Theory Tree_Relabelling
subsection ‹Tree relabelling›
theory Tree_Relabelling imports
Applicative_State
Applicative_Option
Applicative_PMF
"HOL-Library.Stream"
begin
unbundle applicative_syntax
adhoc_overloading Applicative.pure pure_option
adhoc_overloading Applicative.pure State_Monad.return
adhoc_overloading Applicative.ap State_Monad.ap
text ‹ Hutton and Fulger \<^cite>‹"HuttonFulger2008TFP"› suggested the following tree relabelling problem
as an example for reasoning about effects. Given a binary tree with labels at the leaves, the
relabelling assigns a unique number to every leaf. Their correctness property states that the
list of labels in the obtained tree is distinct. As observed by Gibbons and Bird \<^cite>‹"backwards"›,
this breaks the abstraction of the state monad, because the relabeling function must be run.
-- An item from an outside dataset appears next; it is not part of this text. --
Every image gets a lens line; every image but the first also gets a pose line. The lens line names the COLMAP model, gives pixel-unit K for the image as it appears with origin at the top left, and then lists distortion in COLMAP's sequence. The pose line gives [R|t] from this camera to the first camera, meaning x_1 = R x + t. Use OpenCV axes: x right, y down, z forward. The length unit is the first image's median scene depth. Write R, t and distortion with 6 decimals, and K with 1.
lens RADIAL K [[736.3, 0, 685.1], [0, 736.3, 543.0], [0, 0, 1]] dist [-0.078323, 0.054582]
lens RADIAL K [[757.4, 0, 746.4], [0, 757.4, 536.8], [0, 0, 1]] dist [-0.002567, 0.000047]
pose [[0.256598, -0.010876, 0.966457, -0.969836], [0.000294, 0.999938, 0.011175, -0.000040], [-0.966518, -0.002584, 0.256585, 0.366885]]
Although Hutton and Fulger are careful to reason in point-free style, they nevertheless unfold
the implementation of the state monad operations. Gibbons and Hinze \<^cite>‹"GibbonsHinze2011ICFP"›
suggest to state the correctness in an effectful way using an exception-state monad. Thereby, they
lose the applicative structure and have to resort to a full monad.
Here, we model the tree relabelling function three times. First, we state correctness in pure
terms following Hutton and Fulger. Second, we take Gibbons' and Bird's approach of considering
traversals. Third, we state correctness effectfully, but only using the applicative functors.
›